Although use of the decision aid was associated with improved performance, limitations have been recognised and further development of the decision aid may be indicated. In particular, 15/75 (20%) of participants disagreed with the statement that the decision aid helped to integrate different management techniques, and 18/75 (24%) disagreed with the statement that the decision aid helped to develop management plans in a more clinical context. Usability, whilst acceptable, could also still be improved. Further attempts to develop the decision aid to improve the ability to deal with individualised patient cases may improve the use of the decision aid in a clinical context. It may also be that these students were further developed in their clinical decision-making, and so the decision aid, designed for students of lesser decision-making ability, was not as relevant. Due to the study design and anonymity of the questionnaires, correlation testing between perceived acceptability of the decision aid and performance could not be performed.

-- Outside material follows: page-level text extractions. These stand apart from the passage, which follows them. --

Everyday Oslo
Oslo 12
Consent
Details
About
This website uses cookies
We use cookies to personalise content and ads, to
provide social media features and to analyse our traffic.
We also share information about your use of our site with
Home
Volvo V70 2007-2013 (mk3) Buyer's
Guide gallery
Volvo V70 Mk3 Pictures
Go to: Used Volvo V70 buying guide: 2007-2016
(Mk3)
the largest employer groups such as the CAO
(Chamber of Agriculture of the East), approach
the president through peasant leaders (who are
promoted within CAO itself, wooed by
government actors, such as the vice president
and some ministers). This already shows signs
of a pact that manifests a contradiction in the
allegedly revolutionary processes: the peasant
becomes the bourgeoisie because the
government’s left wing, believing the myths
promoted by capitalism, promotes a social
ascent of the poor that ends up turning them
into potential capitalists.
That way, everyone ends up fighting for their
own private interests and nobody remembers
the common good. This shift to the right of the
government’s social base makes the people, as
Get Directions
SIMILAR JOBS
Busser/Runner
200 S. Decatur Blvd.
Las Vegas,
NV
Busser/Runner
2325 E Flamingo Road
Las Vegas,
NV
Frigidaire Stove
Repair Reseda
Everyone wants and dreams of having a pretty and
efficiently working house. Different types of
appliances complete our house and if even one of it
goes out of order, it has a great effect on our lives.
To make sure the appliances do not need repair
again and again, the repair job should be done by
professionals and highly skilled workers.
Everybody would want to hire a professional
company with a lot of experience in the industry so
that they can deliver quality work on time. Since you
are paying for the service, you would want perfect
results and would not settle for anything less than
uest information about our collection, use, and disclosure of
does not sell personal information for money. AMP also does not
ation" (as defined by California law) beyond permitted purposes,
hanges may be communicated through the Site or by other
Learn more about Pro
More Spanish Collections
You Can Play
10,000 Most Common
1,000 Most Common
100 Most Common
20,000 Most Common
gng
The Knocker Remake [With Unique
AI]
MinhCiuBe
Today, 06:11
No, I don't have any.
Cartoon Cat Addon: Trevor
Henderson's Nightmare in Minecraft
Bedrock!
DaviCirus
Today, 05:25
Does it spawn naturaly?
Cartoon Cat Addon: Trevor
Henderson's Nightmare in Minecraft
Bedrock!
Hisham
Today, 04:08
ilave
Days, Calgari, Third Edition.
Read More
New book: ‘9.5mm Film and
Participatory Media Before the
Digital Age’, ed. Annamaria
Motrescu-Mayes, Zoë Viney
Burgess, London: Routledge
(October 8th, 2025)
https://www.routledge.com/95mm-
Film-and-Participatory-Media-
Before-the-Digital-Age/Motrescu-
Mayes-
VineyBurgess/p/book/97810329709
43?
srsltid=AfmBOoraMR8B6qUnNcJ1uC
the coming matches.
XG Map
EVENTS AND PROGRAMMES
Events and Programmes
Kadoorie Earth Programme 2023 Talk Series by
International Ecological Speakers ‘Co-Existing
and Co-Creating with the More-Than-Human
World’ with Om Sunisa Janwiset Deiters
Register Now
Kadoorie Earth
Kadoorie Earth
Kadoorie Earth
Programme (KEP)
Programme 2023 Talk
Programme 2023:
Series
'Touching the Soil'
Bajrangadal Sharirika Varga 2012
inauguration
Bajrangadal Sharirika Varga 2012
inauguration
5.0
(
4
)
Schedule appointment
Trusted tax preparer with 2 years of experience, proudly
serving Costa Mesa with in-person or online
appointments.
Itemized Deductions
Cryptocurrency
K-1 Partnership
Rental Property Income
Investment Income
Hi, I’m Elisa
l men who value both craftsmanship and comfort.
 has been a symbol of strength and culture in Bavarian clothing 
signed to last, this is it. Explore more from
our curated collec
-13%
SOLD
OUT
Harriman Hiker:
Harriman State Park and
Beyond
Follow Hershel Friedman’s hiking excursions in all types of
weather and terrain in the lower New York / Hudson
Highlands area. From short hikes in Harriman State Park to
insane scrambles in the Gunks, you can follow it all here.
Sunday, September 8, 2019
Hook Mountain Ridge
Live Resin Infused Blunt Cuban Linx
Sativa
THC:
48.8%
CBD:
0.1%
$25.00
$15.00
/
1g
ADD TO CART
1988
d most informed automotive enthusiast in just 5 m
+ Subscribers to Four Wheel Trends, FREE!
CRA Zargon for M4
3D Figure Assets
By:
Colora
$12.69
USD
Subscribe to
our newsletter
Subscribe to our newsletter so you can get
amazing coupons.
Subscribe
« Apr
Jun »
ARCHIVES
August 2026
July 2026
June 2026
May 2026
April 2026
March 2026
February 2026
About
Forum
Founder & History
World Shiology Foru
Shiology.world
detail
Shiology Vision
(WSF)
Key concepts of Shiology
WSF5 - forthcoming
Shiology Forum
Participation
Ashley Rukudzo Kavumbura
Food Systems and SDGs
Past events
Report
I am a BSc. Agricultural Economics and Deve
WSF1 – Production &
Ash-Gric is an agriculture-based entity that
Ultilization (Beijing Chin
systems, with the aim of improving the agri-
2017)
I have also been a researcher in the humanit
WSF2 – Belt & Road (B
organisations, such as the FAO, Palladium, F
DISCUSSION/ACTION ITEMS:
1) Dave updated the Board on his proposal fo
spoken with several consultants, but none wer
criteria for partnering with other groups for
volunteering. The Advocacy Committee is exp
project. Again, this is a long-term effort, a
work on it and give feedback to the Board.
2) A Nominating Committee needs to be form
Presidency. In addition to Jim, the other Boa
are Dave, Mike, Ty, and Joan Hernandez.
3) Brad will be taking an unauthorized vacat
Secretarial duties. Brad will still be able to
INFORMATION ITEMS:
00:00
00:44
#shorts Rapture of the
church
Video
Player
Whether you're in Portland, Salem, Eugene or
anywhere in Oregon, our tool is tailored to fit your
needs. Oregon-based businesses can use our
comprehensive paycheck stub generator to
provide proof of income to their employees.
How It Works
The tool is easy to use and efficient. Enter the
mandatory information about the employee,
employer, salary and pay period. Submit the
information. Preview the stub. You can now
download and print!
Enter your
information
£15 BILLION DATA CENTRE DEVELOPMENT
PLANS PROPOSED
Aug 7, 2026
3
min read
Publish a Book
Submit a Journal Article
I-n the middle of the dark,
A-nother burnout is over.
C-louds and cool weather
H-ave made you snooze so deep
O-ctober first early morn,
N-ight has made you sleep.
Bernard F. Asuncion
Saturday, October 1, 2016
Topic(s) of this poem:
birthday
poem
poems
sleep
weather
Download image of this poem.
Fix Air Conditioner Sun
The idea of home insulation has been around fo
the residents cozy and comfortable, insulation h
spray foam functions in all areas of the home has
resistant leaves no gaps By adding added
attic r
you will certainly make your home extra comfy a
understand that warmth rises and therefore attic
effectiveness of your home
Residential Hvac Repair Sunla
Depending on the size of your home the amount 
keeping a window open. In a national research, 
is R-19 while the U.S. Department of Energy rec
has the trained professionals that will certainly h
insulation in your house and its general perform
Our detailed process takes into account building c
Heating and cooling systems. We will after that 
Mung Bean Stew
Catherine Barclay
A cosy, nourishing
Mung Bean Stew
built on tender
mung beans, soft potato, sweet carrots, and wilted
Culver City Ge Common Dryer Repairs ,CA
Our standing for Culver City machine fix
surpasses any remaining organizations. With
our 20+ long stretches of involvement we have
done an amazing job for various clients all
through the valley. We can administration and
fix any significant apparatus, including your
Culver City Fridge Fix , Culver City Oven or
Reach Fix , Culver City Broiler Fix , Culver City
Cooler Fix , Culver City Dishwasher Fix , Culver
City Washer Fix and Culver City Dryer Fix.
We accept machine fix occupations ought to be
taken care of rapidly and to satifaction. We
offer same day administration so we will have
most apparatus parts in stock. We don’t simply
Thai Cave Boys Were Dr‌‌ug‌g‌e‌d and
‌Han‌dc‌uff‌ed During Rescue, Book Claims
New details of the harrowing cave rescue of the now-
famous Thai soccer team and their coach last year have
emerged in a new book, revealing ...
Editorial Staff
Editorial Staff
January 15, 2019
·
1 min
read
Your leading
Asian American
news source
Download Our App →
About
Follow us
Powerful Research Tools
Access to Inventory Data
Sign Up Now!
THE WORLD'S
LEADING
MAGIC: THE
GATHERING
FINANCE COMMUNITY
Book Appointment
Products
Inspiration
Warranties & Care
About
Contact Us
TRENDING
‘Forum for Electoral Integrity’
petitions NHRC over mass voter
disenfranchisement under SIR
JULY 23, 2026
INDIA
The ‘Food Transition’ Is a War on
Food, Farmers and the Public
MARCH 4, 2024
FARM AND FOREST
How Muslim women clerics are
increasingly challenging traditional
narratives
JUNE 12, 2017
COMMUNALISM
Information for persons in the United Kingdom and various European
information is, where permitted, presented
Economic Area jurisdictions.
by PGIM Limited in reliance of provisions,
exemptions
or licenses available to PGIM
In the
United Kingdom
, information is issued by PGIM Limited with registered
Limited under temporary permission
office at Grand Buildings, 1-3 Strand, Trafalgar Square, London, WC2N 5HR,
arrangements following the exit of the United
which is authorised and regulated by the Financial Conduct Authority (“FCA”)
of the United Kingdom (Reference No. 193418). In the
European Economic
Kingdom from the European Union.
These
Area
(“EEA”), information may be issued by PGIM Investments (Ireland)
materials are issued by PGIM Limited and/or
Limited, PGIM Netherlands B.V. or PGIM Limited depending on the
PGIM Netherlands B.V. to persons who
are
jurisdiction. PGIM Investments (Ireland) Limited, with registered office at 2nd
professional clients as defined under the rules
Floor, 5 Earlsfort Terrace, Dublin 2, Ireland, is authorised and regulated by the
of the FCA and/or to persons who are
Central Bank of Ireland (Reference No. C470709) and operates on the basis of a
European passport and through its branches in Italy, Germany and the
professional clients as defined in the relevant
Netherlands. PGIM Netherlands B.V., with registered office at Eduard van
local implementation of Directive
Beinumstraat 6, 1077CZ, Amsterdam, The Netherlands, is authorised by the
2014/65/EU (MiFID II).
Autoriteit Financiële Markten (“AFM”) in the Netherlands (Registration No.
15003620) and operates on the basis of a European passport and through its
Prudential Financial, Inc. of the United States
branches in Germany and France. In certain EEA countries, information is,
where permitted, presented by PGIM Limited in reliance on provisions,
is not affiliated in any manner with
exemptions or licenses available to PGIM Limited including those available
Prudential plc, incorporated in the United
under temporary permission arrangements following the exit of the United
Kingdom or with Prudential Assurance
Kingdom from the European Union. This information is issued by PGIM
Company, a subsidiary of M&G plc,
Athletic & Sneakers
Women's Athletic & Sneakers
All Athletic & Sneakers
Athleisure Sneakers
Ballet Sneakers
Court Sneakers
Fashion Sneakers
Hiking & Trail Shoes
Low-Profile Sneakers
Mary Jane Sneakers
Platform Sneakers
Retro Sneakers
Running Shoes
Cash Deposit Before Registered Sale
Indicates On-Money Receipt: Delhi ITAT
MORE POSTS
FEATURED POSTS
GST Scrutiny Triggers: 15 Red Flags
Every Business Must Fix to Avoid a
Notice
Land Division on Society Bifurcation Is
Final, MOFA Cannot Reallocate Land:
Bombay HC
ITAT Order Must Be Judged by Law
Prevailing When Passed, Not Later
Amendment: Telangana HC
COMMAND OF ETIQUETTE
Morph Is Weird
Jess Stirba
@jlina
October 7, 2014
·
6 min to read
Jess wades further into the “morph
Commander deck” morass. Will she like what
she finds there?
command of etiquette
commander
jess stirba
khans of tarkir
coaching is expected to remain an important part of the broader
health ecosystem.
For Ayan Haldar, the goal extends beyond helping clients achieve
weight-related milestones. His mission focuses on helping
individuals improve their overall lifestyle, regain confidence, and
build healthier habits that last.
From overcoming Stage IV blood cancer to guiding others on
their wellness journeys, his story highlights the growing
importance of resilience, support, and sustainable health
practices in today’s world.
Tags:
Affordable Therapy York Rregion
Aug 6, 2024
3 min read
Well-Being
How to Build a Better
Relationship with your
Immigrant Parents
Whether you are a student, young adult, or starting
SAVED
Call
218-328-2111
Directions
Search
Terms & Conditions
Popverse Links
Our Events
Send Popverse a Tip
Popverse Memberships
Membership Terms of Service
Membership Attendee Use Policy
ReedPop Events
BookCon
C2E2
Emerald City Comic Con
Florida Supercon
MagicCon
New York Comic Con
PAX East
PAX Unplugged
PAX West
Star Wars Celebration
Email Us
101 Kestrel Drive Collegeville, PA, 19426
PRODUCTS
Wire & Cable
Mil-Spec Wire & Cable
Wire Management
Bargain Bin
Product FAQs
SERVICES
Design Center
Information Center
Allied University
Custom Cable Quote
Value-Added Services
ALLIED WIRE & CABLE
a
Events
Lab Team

The decision aid was only tested as it pertained to model clinical scenarios, however testing it in clinical settings with real patients would also be recommended. Although 51/75 (68%) of participants found the decision aid improved their ability to formulate management plans within an exam, only 43/75 (57%) of participants found the decision aid improved their ability to formulate management plans within a clinical setting. 18/75 (24%) of participants disagreed that the decision aid improved their ability to formulate a management plan within a clinical setting. Five responses from the post-repeated exposure questionnaire also commented that they found it useful for exam settings only and not with real patient management. Thus, the usefulness of the decision aid for guiding decision-making about living patients should not be concluded based on these study results alone. Future studies may want to also assess patient experience of the decision aid, not only student experience.